=== Request ===
Would you please copy each line of the data in which the string "uuid" occurs?
Start of Entries shown
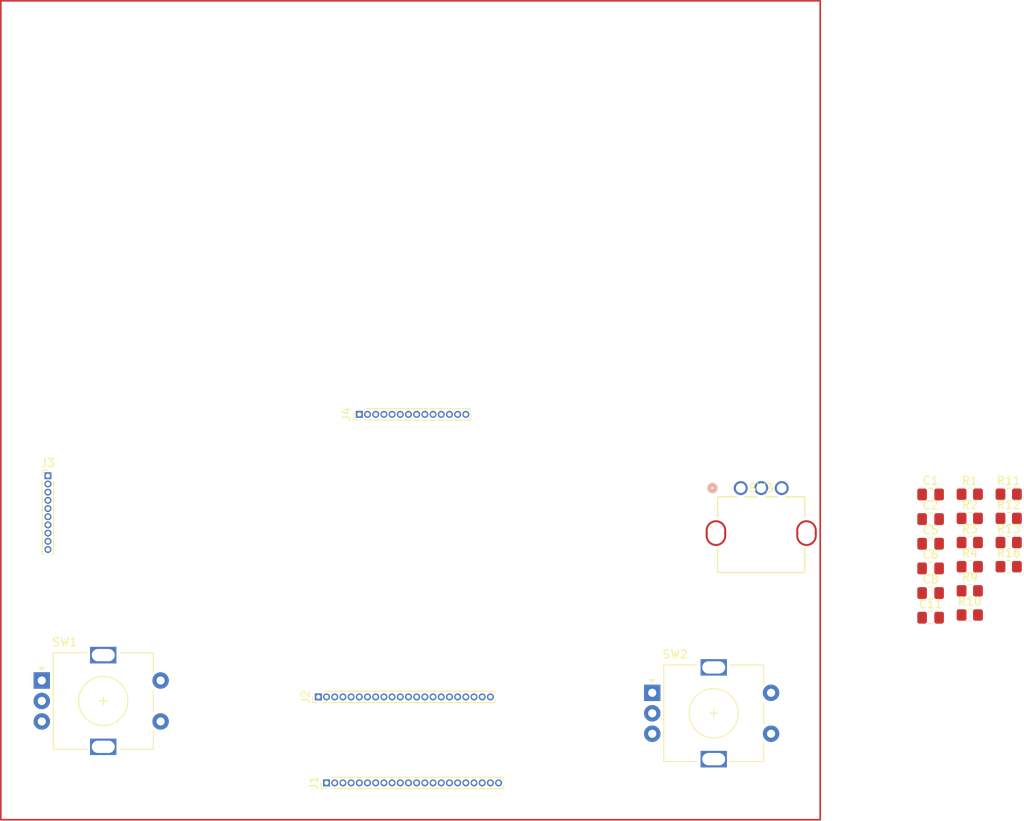
<source format=kicad_pcb>
(kicad_pcb
	(version 20240108)
	(generator "pcbnew")
	(generator_version "8.0")
	(general
		(thickness 1.6)
		(legacy_teardrops no)
	)
	(paper "A4")
	(layers
		(0 "F.Cu" signal)
		(31 "B.Cu" signal)
		(32 "B.Adhes" user "B.Adhesive")
		(33 "F.Adhes" user "F.Adhesive")
		(34 "B.Paste" user)
		(35 "F.Paste" user)
		(36 "B.SilkS" user "B.Silkscreen")
		(37 "F.SilkS" user "F.Silkscreen")
		(38 "B.Mask" user)
		(39 "F.Mask" user)
		(40 "Dwgs.User" user "User.Drawings")
		(41 "Cmts.User" user "User.Comments")
		(42 "Eco1.User" user "User.Eco1")
		(43 "Eco2.User" user "User.Eco2")
		(44 "Edge.Cuts" user)
		(45 "Margin" user)
		(46 "B.CrtYd" user "B.Courtyard")
		(47 "F.CrtYd" user "F.Courtyard")
		(48 "B.Fab" user)
		(49 "F.Fab" user)
		(50 "User.1" user)
		(51 "User.2" user)
		(52 "User.3" user)
		(53 "User.4" user)
		(54 "User.5" user)
		(55 "User.6" user)
		(56 "User.7" user)
		(57 "User.8" user)
		(58 "User.9" user)
	)
	(setup
		(pad_to_mask_clearance 0)
		(allow_soldermask_bridges_in_footprints no)
		(pcbplotparams
			(layerselection 0x00010fc_ffffffff)
			(plot_on_all_layers_selection 0x0000000_00000000)
			(disableapertmacros no)
			(usegerberextensions no)
			(usegerberattributes yes)
			(usegerberadvancedattributes yes)
			(creategerberjobfile yes)
			(dashed_line_dash_ratio 12.000000)
			(dashed_line_gap_ratio 3.000000)
			(svgprecision 4)
			(plotframeref no)
			(viasonmask no)
			(mode 1)
			(useauxorigin no)
			(hpglpennumber 1)
			(hpglpenspeed 20)
			(hpglpendiameter 15.000000)
			(pdf_front_fp_property_popups yes)
			(pdf_back_fp_property_popups yes)
			(dxfpolygonmode yes)
			(dxfimperialunits yes)
			(dxfusepcbnewfont yes)
			(psnegative no)
			(psa4output no)
			(plotreference yes)
			(plotvalue yes)
			(plotfptext yes)
			(plotinvisibletext no)
			(sketchpadsonfab no)
			(subtractmaskfromsilk no)
			(outputformat 1)
			(mirror no)
			(drillshape 1)
			(scaleselection 1)
			(outputdirectory "")
		)
	)
	(net 0 "")
	(net 1 "3V3")
	(net 2 "GND")
	(net 3 "Net-(C5-Pad1)")
	(net 4 "Net-(C6-Pad1)")
	(net 5 "/GPIO7")
	(net 6 "/GPIO10-SCk")
	(net 7 "/GPIO9-SDO")
	(net 8 "/GPIO11-SDI")
	(net 9 "/GPIO3")
	(net 10 "/GPIO14-CS")
	(net 11 "5V")
	(net 12 "/GPIO5")
	(net 13 "/GPIO17")
	(net 14 "/GPIO6")
	(net 15 "/GPIO46")
	(net 16 "/GPIO12-DC")
	(net 17 "/GPIO18")
	(net 18 "/RST")
	(net 19 "/GPIO16")
	(net 20 "/GPIO15")
	(net 21 "/GPIO13-RESET")
	(net 22 "/GPIO4")
	(net 23 "/GPIO8")
	(net 24 "/TX")
	(net 25 "/GPIO40-chA_Y")
	(net 26 "/GPIO1-SCL")
	(net 27 "/GPIO36")
	(net 28 "/GPIO35")
	(net 29 "/RX")
	(net 30 "/GPIO38_chA_S")
	(net 31 "/GPIO2-SDA")
	(net 32 "/GPIO0")
	(net 33 "/GPIO41-chB_X")
	(net 34 "/GPIO20")
	(net 35 "/GPIO42-chA_X")
	(net 36 "/GPIO48-BSW1")
	(net 37 "/GPIO19")
	(net 38 "/GPIO47-BSW2")
	(net 39 "/GPIO45")
	(net 40 "/GPIO37-chB_S")
	(net 41 "/GPIO39-chB_Y")
	(net 42 "/GPIO21-BSW3")
	(net 43 "/NCS")
	(net 44 "/ECL")
	(net 45 "/EDA")
	(net 46 "/FSYNC")
	(net 47 "/INT")
	(net 48 "/T_CS")
	(net 49 "/T_IRQ")
	(net 50 "/T_CLK")
	(net 51 "/T_DO")
	(net 52 "/T_DIN")
	(net 53 "Net-(R3-Pad1)")
	(net 54 "Net-(R16-Pad2)")
	(footprint "Resistor_SMD:R_0805_2012Metric_Pad1.20x1.40mm_HandSolder" (layer "F.Cu") (at 209.5 90.15))
	(footprint "Resistor_SMD:R_0805_2012Metric_Pad1.20x1.40mm_HandSolder" (layer "F.Cu") (at 214.25 87.2))
	(footprint "Resistor_SMD:R_0805_2012Metric_Pad1.20x1.40mm_HandSolder" (layer "F.Cu") (at 209.5 99))
	(footprint "Capacitor_SMD:C_0805_2012Metric_Pad1.18x1.45mm_HandSolder" (layer "F.Cu") (at 204.72 90.3))
	(footprint "Connector_PinHeader_1.00mm:PinHeader_1x10_P1.00mm_Vertical" (layer "F.Cu") (at 97 82))
	(footprint "Connector_PinHeader_1.00mm:PinHeader_1x14_P1.00mm_Vertical" (layer "F.Cu") (at 135 74.5 90))
	(footprint "Resistor_SMD:R_0805_2012Metric_Pad1.20x1.40mm_HandSolder" (layer "F.Cu") (at 209.5 84.25))
	(footprint "Resistor_SMD:R_0805_2012Metric_Pad1.20x1.40mm_HandSolder" (layer "F.Cu") (at 209.5 93.1))
	(footprint "Resistor_SMD:R_0805_2012Metric_Pad1.20x1.40mm_HandSolder" (layer "F.Cu") (at 214.25 93.1))
	(footprint "Connector_PinHeader_1.00mm:PinHeader_1x22_P1.00mm_Vertical" (layer "F.Cu") (at 131 119.5 90))
	(footprint "Capacitor_SMD:C_0805_2012Metric_Pad1.18x1.45mm_HandSolder" (layer "F.Cu") (at 204.72 96.32))
	(footprint "Resistor_SMD:R_0805_2012Metric_Pad1.20x1.40mm_HandSolder" (layer "F.Cu") (at 214.25 90.15))
	(footprint "Rotary_Encoder:RotaryEncoder_Alps_EC11E-Switch_Vertical_H20mm" (layer "F.Cu") (at 96.25 107))
	(footprint "Capacitor_SMD:C_0805_2012Metric_Pad1.18x1.45mm_HandSolder" (layer "F.Cu") (at 204.72 87.29))
	(footprint "Resistor_SMD:R_0805_2012Metric_Pad1.20x1.40mm_HandSolder" (layer "F.Cu") (at 209.5 96.05))
	(footprint "Capacitor_SMD:C_0805_2012Metric_Pad1.18x1.45mm_HandSolder" (layer "F.Cu") (at 204.72 93.31))
	(footprint "Capacitor_SMD:C_0805_2012Metric_Pad1.18x1.45mm_HandSolder" (layer "F.Cu") (at 204.72 99.33))
	(footprint "Connector_PinHeader_1.00mm:PinHeader_1x22_P1.00mm_Vertical" (layer "F.Cu") (at 130 109 90))
	(footprint "Capacitor_SMD:C_0805_2012Metric_Pad1.18x1.45mm_HandSolder" (layer "F.Cu") (at 204.72 84.28))
	(footprint "Resistor_SMD:R_0805_2012Metric_Pad1.20x1.40mm_HandSolder" (layer "F.Cu") (at 209.5 87.2))
	(footprint "footprints:EN10HT_BIT" (layer "F.Cu") (at 181.55 83.5))
	(footprint "Rotary_Encoder:RotaryEncoder_Alps_EC11E-Switch_Vertical_H20mm" (layer "F.Cu") (at 170.75 108.5))
	(footprint "Resistor_SMD:R_0805_2012Metric_Pad1.20x1.40mm_HandSolder" (layer "F.Cu") (at 214.25 84.25))
	(gr_rect
		(start 91.25 24)
		(end 191.25 124)
		(stroke
			(width 0.2)
			(type default)
		)
		(fill none)
		(layer "F.Cu")
		(uuid "c8f2c919-4fb9-4903-bfd3-8f26ddc96f7b")
	)
	(group ""
		(uuid "5c2399d4-b9fb-419d-9ddb-3443a1826121")
		(members "d6cf4841-52a8-4e1f-94ee-58a3634ef678")
	)
)
</source>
End of Entries shown
=== Output ===
		(uuid "c8f2c919-4fb9-4903-bfd3-8f26ddc96f7b")
		(uuid "5c2399d4-b9fb-419d-9ddb-3443a1826121")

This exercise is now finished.